• Working data
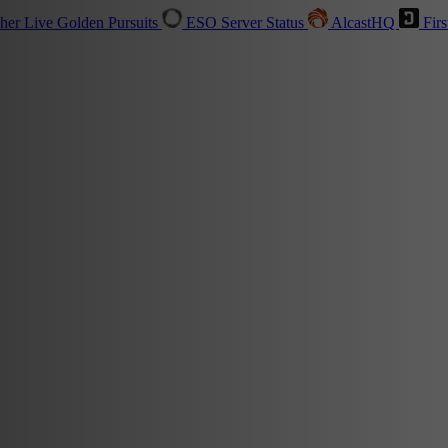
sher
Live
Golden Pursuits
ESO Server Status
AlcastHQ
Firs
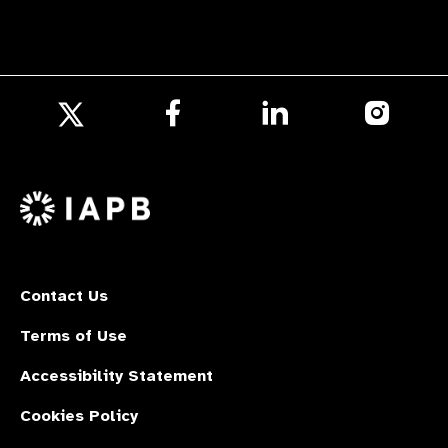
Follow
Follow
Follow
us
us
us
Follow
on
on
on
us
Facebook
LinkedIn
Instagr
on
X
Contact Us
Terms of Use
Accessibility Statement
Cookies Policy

---

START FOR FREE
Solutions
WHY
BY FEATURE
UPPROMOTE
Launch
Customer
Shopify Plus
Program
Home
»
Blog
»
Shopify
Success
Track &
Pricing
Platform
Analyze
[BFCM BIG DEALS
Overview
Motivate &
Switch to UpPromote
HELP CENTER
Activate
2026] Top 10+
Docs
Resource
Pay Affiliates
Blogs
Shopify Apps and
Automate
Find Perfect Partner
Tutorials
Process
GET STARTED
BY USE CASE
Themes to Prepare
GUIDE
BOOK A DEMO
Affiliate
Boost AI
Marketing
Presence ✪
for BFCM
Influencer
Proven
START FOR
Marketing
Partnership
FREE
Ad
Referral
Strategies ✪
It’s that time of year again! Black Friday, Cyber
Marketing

* * *

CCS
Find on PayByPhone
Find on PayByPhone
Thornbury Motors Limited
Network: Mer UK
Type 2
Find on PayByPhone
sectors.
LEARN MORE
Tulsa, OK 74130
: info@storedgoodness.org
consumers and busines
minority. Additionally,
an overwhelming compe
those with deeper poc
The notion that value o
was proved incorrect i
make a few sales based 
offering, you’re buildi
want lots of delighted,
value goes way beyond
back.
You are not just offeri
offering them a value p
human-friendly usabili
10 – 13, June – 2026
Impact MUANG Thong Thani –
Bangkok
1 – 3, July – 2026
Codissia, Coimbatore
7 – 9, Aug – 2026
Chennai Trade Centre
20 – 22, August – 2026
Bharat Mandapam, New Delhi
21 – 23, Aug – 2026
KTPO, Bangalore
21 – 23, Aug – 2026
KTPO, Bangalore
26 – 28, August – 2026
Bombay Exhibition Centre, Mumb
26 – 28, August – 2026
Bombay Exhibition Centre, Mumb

• Exercise instructions
Count the lines of the records containing the string "that", and reply with the number alone.

• Answer box
2